Ибо где должно быть место музея? В Киеве, где он родился в семье вскорости после его рождения арестованного и сгинувшего в лагерях ответработника (он мне как-то показывал чудом сохранившееся служебное удостоверение отца и какой-то его орден)? В детском доме, где он провел "школьные годы чудесные"? В многочисленных его "общагах"? В Тарусе у Оттенов? На Преображенке, где, кстати, квартира принадлежала не ему, а одной из его бывших жен, и перед отъездом, уже имея грудного ребенка, он получил еще и дикий квартирный скандал, о подробностях которого спросите у Марка Розовского, они, говорят, вместе взламывали топором дверь, чтобы забрать из квартиры хотя бы вещи Фридриха? Или в Берлине, где он жил в доме для облагодетельствованных богатой Германией иммигрантов и соседствовал с каким-то турком, которого, разумеется, тут же пылко возненавидел? "Если бы я жил, ну хотя бы как "этот Васька", я бы никуда не поехал", — как-то сказал мне Горенштейн. Он ошибался. Писатель, которого он так развязно называл, вскоре поехал читать лекции за границу, и его тут же лишили советского гражданства. Говорю же, что нетерпим, нетерпим был покойный.
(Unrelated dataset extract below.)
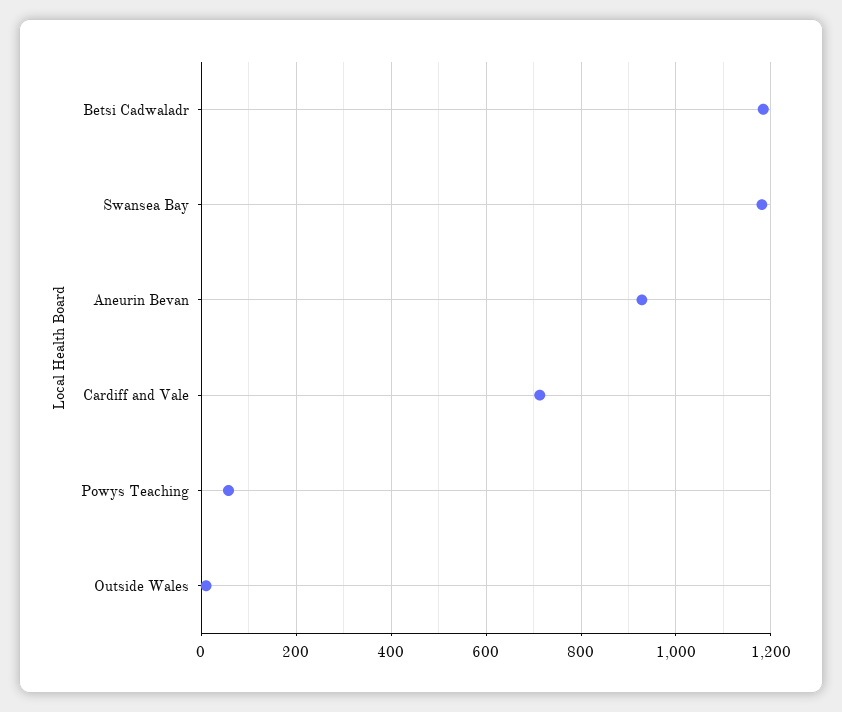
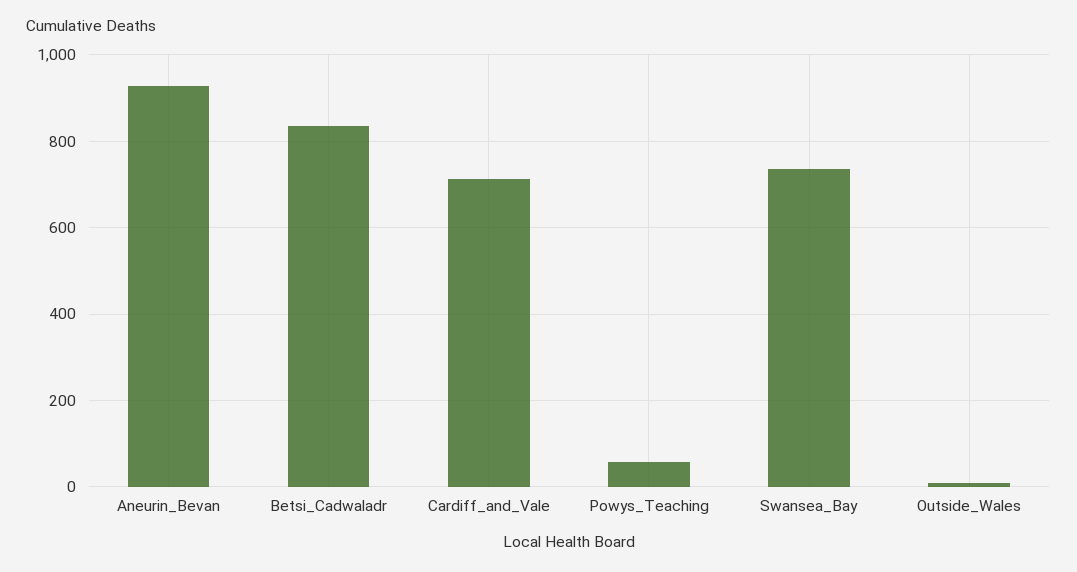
Betsi Cadwaladr: 1180 -> 840
Swansea Bay: 1180 -> 740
До выхода в свет этого скандального альманаха Фридрих был известен:
1. В узких кругах "киношников" как сценарист.
2. В широких кругах читателей журнала "Юность", выходившего тогда миллионными тиражами, как автор превосходного рассказа "Дом с башенкой", единственного его прозаического произведения, когда-либо напечатанного в СССР (1964 г.).
Все!
Уезжал он уже как автор "Метрополя", читал лекции на Западе, где, кстати, обложил "с последней прямотой" многих своих именитых коллег (см. выше), много писал, и писал превосходно. В "новой России" мы уже не встретились. Каково же было мое удивление, когда в телевизионной беседе с Виктором Ерофеевым Фридрих вполне серьезно объяснял, что участие в "Метрополе"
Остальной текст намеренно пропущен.